Intermittent drumming recommences on the other side of the paddock while the Professor tousles Maryanne’s hair once again. “How’s that?” he asks, dark eyes affixed to a group of scarcely clad rainbow faeries who are headed downhill to the creek. Maryanne shakes her locks from his fingers and sweeps mussed-up hair from her eyes.
“Technologically advanced cultures often leave less sophisticated societies shattered in their wake – like all those native tribes who gave up the ghost in the face of wonders brought by advancing empires; unimaginable items dropped at the feet of stone age people who could hardly conceive how they’d been made.”

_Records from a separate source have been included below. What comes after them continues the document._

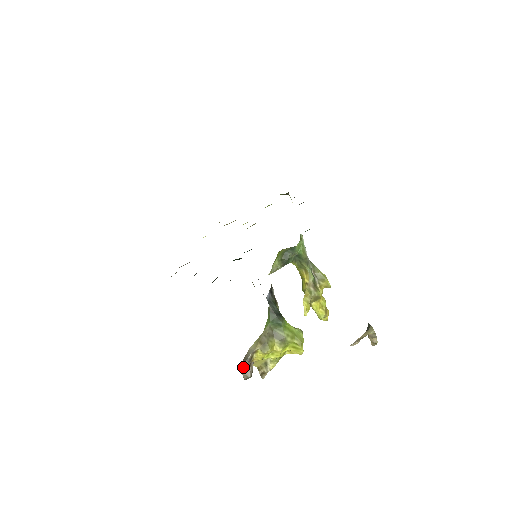
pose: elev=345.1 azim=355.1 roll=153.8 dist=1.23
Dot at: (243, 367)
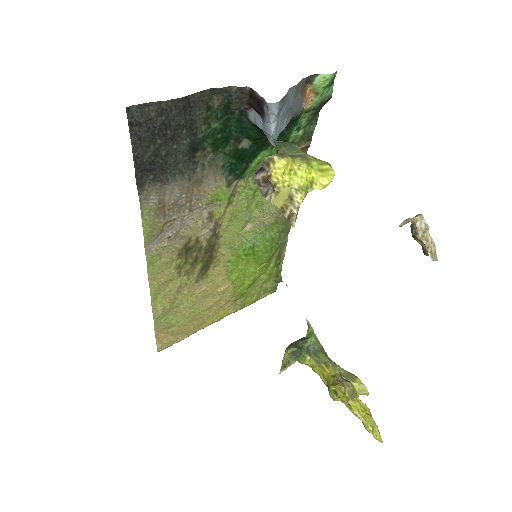
Dot at: (259, 182)
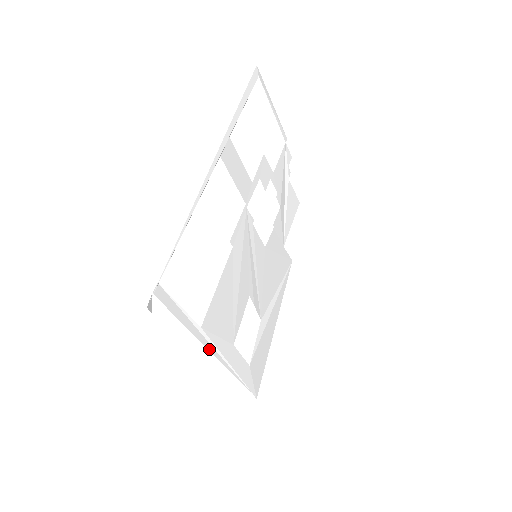
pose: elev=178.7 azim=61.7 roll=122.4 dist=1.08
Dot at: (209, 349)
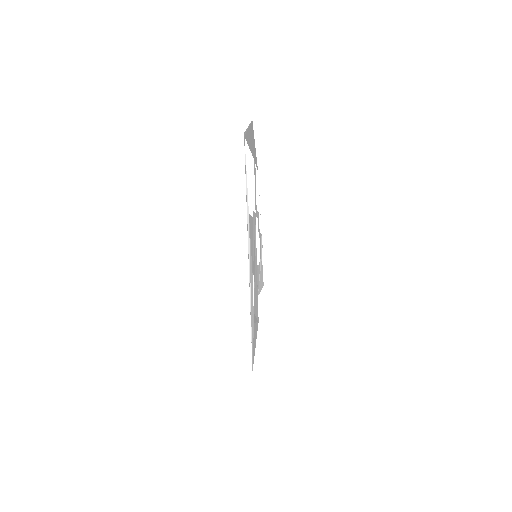
Dot at: (248, 242)
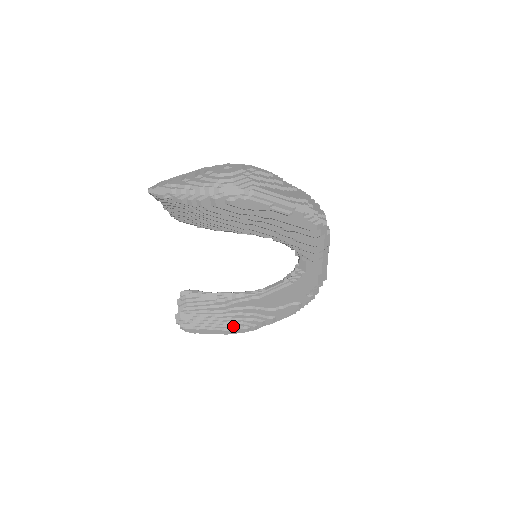
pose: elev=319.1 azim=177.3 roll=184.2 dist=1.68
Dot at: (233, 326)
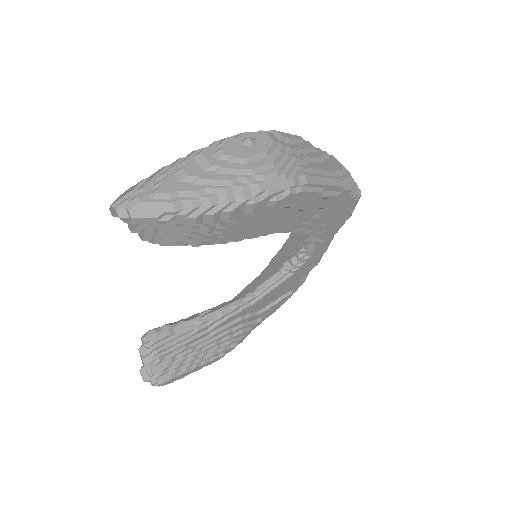
Dot at: (220, 350)
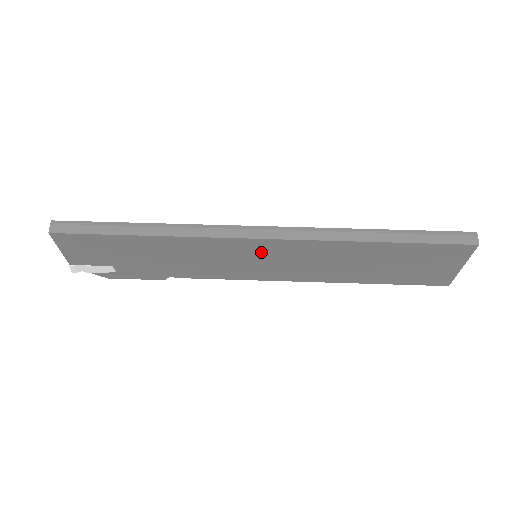
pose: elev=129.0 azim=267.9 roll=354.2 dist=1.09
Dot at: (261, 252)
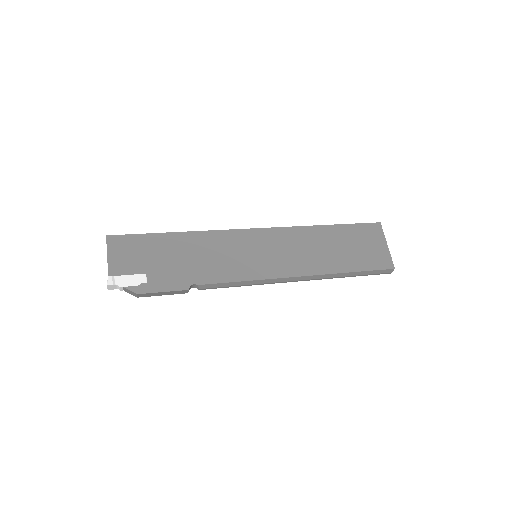
Dot at: (259, 243)
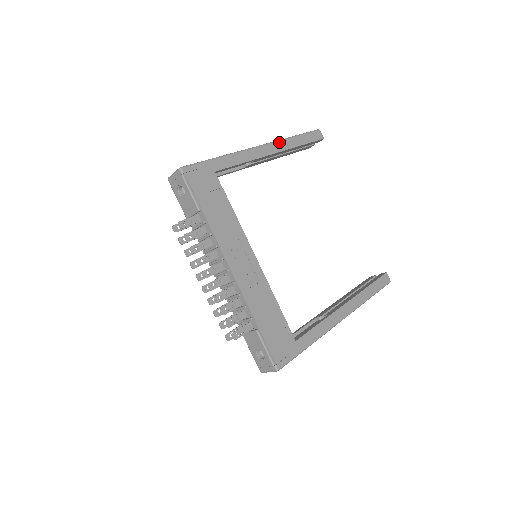
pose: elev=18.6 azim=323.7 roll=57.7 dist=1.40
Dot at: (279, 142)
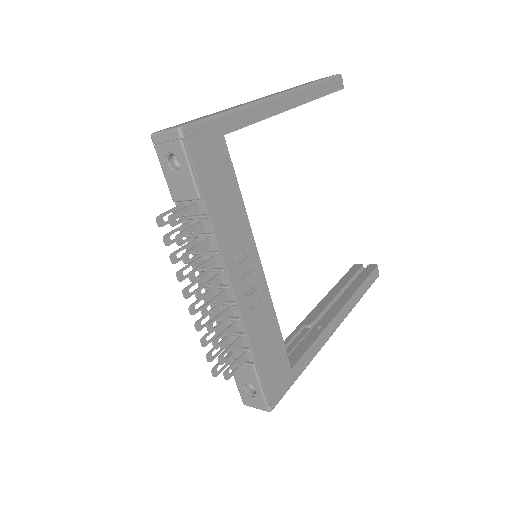
Dot at: (300, 90)
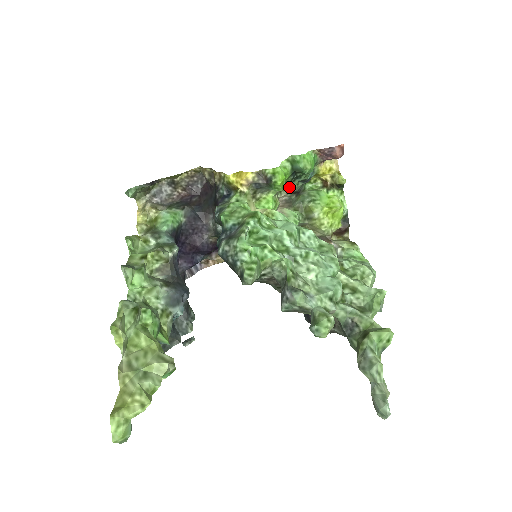
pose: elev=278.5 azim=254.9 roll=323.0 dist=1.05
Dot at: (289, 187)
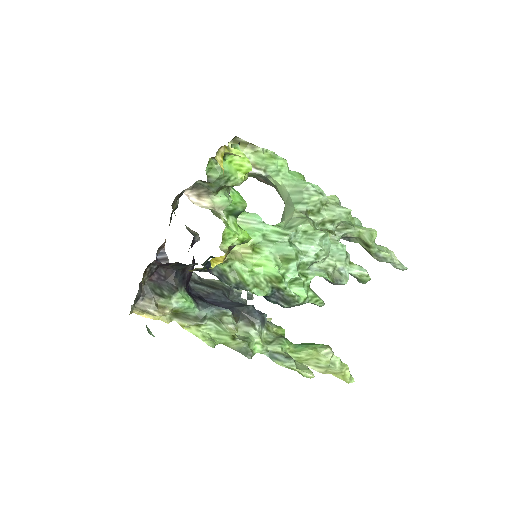
Dot at: occluded
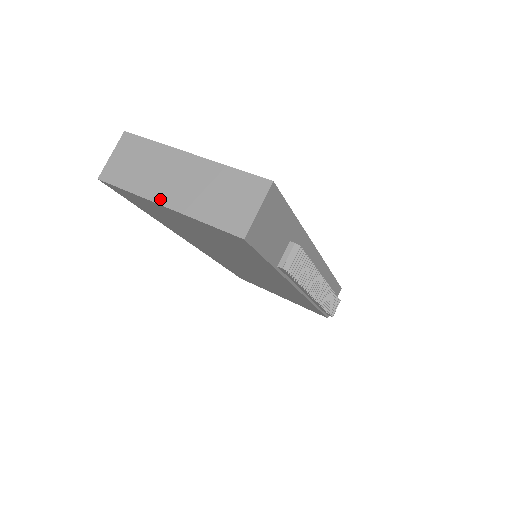
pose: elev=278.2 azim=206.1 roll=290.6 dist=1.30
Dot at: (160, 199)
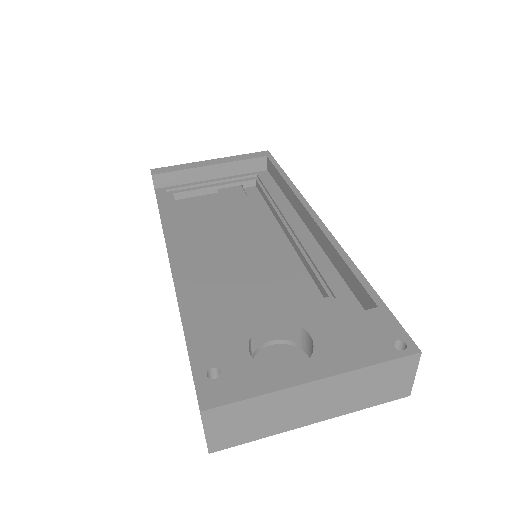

“A sufficiently high technology always appears to be magic,” Phico agrees. “Was that Clark, or Moorcock? Anyway, where was I? Oh yes,” he nods, speaking directly to Maryanne, “‘cargo cult’ specifically refers to those New Guinea tribes who intercepted supplies dropped to troops by passing planes in world war two. The natives hacked runways into the jungle and even built wickerwork airplanes and parked them nearby to lure the cargo gods down. They abandoned their lives and lifestyles to pray to promising new gods who dropped strange food and trinkets from the skies – supplies for troops dropped by parachute and often intercepted by the tribes.”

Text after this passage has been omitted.